Your answer should restate each line of the data below word for word.
· · · · · · ·
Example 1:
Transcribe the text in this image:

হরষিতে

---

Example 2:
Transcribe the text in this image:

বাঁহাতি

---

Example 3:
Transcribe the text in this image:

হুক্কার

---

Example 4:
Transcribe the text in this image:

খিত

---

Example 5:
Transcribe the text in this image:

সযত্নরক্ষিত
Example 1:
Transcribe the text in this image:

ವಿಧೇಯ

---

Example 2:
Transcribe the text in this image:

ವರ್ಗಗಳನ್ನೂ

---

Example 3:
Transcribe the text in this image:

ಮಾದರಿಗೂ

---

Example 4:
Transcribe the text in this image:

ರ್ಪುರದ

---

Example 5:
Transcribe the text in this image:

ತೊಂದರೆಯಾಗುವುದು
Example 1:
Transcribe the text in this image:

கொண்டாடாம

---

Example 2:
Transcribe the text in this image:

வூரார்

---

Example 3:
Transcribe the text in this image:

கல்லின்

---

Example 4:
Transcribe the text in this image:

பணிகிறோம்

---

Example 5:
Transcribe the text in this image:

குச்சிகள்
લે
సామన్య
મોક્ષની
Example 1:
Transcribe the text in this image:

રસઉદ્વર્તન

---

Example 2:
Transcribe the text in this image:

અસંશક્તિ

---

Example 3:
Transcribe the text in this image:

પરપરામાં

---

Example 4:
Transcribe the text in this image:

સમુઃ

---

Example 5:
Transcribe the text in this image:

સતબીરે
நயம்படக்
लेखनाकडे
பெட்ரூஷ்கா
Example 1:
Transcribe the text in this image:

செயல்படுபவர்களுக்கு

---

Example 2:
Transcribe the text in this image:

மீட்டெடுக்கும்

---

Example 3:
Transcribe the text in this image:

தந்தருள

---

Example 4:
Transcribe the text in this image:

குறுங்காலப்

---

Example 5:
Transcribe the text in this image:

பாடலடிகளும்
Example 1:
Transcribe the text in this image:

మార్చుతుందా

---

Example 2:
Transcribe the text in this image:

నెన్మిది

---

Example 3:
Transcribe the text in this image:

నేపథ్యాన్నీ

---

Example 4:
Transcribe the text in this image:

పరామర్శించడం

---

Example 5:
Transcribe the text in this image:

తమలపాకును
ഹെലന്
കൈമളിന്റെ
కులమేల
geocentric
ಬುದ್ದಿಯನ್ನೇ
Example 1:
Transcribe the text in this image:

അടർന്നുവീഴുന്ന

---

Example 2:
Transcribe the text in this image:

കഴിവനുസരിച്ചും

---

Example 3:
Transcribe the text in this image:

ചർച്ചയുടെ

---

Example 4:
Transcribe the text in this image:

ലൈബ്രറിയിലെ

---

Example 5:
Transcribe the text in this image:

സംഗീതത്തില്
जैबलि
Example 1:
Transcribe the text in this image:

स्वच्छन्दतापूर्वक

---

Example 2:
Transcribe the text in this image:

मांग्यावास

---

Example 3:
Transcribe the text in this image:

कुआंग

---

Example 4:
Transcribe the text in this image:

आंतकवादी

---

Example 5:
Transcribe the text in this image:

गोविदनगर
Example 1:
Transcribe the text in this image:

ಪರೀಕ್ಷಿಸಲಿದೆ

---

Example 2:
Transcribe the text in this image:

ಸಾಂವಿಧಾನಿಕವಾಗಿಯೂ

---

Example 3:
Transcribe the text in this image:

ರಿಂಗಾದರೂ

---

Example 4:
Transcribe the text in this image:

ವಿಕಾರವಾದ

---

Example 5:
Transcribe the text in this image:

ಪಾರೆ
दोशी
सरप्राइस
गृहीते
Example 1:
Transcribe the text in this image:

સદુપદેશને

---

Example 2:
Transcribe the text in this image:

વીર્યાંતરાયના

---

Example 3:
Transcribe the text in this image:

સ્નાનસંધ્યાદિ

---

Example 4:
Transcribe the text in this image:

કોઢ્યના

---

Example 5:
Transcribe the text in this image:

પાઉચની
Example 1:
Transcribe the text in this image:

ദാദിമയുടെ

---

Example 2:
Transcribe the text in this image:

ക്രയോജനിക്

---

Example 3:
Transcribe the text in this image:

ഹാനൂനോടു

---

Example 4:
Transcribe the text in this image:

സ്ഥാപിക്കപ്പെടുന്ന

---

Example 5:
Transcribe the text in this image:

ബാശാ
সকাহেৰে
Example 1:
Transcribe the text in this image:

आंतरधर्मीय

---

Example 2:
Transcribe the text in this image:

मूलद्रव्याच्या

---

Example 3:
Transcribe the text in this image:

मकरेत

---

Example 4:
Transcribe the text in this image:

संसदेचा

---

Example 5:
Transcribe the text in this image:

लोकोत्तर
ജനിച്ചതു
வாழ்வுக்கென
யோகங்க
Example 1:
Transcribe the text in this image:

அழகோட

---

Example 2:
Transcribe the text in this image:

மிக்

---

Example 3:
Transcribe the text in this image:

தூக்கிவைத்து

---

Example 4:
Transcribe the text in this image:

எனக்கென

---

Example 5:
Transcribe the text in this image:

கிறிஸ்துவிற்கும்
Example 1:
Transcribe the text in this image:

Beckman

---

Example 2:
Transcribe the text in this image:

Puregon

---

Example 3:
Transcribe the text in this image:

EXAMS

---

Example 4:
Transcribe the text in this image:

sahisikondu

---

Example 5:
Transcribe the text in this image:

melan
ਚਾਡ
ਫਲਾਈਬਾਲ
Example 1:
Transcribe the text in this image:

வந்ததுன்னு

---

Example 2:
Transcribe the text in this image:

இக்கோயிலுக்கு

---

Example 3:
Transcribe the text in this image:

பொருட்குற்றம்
· · · · · · ·
— COMPLETED EXERCISE —
Example 1:
Transcribe the text in this image:

হরষিতে

---

Example 2:
Transcribe the text in this image:

বাঁহাতি

---

Example 3:
Transcribe the text in this image:

হুক্কার

---

Example 4:
Transcribe the text in this image:

খিত

---

Example 5:
Transcribe the text in this image:

সযত্নরক্ষিত
Example 1:
Transcribe the text in this image:

ವಿಧೇಯ

---

Example 2:
Transcribe the text in this image:

ವರ್ಗಗಳನ್ನೂ

---

Example 3:
Transcribe the text in this image:

ಮಾದರಿಗೂ

---

Example 4:
Transcribe the text in this image:

ರ್ಪುರದ

---

Example 5:
Transcribe the text in this image:

ತೊಂದರೆಯಾಗುವುದು
Example 1:
Transcribe the text in this image:

கொண்டாடாம

---

Example 2:
Transcribe the text in this image:

வூரார்

---

Example 3:
Transcribe the text in this image:

கல்லின்

---

Example 4:
Transcribe the text in this image:

பணிகிறோம்

---

Example 5:
Transcribe the text in this image:

குச்சிகள்
લે
సామన్య
મોક્ષની
Example 1:
Transcribe the text in this image:

રસઉદ્વર્તન

---

Example 2:
Transcribe the text in this image:

અસંશક્તિ

---

Example 3:
Transcribe the text in this image:

પરપરામાં

---

Example 4:
Transcribe the text in this image:

સમુઃ

---

Example 5:
Transcribe the text in this image:

સતબીરે
நயம்படக்
लेखनाकडे
பெட்ரூஷ்கா
Example 1:
Transcribe the text in this image:

செயல்படுபவர்களுக்கு

---

Example 2:
Transcribe the text in this image:

மீட்டெடுக்கும்

---

Example 3:
Transcribe the text in this image:

தந்தருள

---

Example 4:
Transcribe the text in this image:

குறுங்காலப்

---

Example 5:
Transcribe the text in this image:

பாடலடிகளும்
Example 1:
Transcribe the text in this image:

మార్చుతుందా

---

Example 2:
Transcribe the text in this image:

నెన్మిది

---

Example 3:
Transcribe the text in this image:

నేపథ్యాన్నీ

---

Example 4:
Transcribe the text in this image:

పరామర్శించడం

---

Example 5:
Transcribe the text in this image:

తమలపాకును
ഹെലന്
കൈമളിന്റെ
కులమేల
geocentric
ಬುದ್ದಿಯನ್ನೇ
Example 1:
Transcribe the text in this image:

അടർന്നുവീഴുന്ന

---

Example 2:
Transcribe the text in this image:

കഴിവനുസരിച്ചും

---

Example 3:
Transcribe the text in this image:

ചർച്ചയുടെ

---

Example 4:
Transcribe the text in this image:

ലൈബ്രറിയിലെ

---

Example 5:
Transcribe the text in this image:

സംഗീതത്തില്
जैबलि
Example 1:
Transcribe the text in this image:

स्वच्छन्दतापूर्वक

---

Example 2:
Transcribe the text in this image:

मांग्यावास

---

Example 3:
Transcribe the text in this image:

कुआंग

---

Example 4:
Transcribe the text in this image:

आंतकवादी

---

Example 5:
Transcribe the text in this image:

गोविदनगर
Example 1:
Transcribe the text in this image:

ಪರೀಕ್ಷಿಸಲಿದೆ

---

Example 2:
Transcribe the text in this image:

ಸಾಂವಿಧಾನಿಕವಾಗಿಯೂ

---

Example 3:
Transcribe the text in this image:

ರಿಂಗಾದರೂ

---

Example 4:
Transcribe the text in this image:

ವಿಕಾರವಾದ

---

Example 5:
Transcribe the text in this image:

ಪಾರೆ
दोशी
सरप्राइस
गृहीते
Example 1:
Transcribe the text in this image:

સદુપદેશને

---

Example 2:
Transcribe the text in this image:

વીર્યાંતરાયના

---

Example 3:
Transcribe the text in this image:

સ્નાનસંધ્યાદિ

---

Example 4:
Transcribe the text in this image:

કોઢ્યના

---

Example 5:
Transcribe the text in this image:

પાઉચની
Example 1:
Transcribe the text in this image:

ദാദിമയുടെ

---

Example 2:
Transcribe the text in this image:

ക്രയോജനിക്

---

Example 3:
Transcribe the text in this image:

ഹാനൂനോടു

---

Example 4:
Transcribe the text in this image:

സ്ഥാപിക്കപ്പെടുന്ന

---

Example 5:
Transcribe the text in this image:

ബാശാ
সকাহেৰে
Example 1:
Transcribe the text in this image:

आंतरधर्मीय

---

Example 2:
Transcribe the text in this image:

मूलद्रव्याच्या

---

Example 3:
Transcribe the text in this image:

मकरेत

---

Example 4:
Transcribe the text in this image:

संसदेचा

---

Example 5:
Transcribe the text in this image:

लोकोत्तर
ജനിച്ചതു
வாழ்வுக்கென
யோகங்க
Example 1:
Transcribe the text in this image:

அழகோட

---

Example 2:
Transcribe the text in this image:

மிக்

---

Example 3:
Transcribe the text in this image:

தூக்கிவைத்து

---

Example 4:
Transcribe the text in this image:

எனக்கென

---

Example 5:
Transcribe the text in this image:

கிறிஸ்துவிற்கும்
Example 1:
Transcribe the text in this image:

Beckman

---

Example 2:
Transcribe the text in this image:

Puregon

---

Example 3:
Transcribe the text in this image:

EXAMS

---

Example 4:
Transcribe the text in this image:

sahisikondu

---

Example 5:
Transcribe the text in this image:

melan
ਚਾਡ
ਫਲਾਈਬਾਲ
Example 1:
Transcribe the text in this image:

வந்ததுன்னு

---

Example 2:
Transcribe the text in this image:

இக்கோயிலுக்கு

---

Example 3:
Transcribe the text in this image:

பொருட்குற்றம்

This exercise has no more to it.